Among the existing loans, compared to the fourth quarter, delinquencies decreased, while total non-performing loans and net loan charge-offs increased, according to the earnings release.

Where there were increases, they were driven mostly by the bank’s commercial portfolio.

Delinquencies decreased 8% due to lower consumer and commercial loan delinquencies.

Total nonperforming loans (NPLs) increased 9%, “primarily due to higher commercial real estate nonperforming loans,” the release said.

“While NPLs have increased over the past few quarters, our criticized balances have remained relatively consistent,” Reilly said during the call. “The migration of criticized loans to non-performing status is an expected outcome as we work to resolve the occupancy and rate challenges inherent to this portfolio.”

Net loan charge-offs increased 22% during the quarter, “primarily due to higher commercial net loan charge-offs,” according to the release.

“Ultimately, we expected continued charge-offs on this portfolio and, accordingly, we believe we are adequately reserved,” Reilly said.

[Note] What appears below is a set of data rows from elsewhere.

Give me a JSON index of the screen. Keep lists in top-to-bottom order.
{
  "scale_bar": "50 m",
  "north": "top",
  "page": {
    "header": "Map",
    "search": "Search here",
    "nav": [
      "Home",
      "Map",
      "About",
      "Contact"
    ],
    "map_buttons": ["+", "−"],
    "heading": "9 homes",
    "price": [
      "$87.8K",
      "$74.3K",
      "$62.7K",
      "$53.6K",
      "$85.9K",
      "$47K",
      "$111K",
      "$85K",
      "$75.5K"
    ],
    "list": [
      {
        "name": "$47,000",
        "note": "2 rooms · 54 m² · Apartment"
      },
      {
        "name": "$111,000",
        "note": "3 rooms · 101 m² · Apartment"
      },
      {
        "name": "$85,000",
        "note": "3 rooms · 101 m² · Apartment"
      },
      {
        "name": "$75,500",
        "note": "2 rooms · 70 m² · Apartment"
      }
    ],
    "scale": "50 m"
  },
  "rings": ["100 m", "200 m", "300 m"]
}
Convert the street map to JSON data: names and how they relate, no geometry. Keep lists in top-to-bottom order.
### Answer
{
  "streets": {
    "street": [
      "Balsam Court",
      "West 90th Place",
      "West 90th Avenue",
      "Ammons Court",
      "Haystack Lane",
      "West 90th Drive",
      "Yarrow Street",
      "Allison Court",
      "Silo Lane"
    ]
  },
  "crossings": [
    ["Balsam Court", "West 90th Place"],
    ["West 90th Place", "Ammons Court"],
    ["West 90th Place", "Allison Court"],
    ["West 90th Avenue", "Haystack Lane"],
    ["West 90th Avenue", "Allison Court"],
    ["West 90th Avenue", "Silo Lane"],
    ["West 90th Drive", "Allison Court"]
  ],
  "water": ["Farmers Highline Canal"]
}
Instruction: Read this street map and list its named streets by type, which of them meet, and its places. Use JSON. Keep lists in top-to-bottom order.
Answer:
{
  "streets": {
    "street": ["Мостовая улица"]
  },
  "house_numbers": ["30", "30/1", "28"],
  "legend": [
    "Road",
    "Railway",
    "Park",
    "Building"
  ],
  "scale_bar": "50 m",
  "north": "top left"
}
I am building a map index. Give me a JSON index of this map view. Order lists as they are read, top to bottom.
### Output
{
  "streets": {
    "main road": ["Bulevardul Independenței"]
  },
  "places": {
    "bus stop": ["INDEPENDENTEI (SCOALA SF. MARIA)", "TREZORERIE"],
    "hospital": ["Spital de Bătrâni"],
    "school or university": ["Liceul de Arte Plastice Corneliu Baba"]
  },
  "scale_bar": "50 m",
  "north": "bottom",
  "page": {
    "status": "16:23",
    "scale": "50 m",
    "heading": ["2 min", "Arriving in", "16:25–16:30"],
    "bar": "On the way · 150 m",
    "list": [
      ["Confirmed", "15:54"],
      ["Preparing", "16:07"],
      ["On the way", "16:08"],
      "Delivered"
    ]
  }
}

Looking ahead, PNC expects net loan charge-offs of $225 million to $275 million in the second quarter, compared with $243 million in the first quarter.

The bank reduced its provision for credit losses by 77%, from $232 million in the fourth quarter to $155 million in the first quarter. This move reflected “portfolio activity and improved macroeconomic factors,” it said in the release.

“Regarding our view of the overall economy, we’re expecting economic expansion in the second half of the year, resulting in real GDP growth of approximately 2% in 2024, and unemployment to increase modestly to 4% by year end,” Reilly said.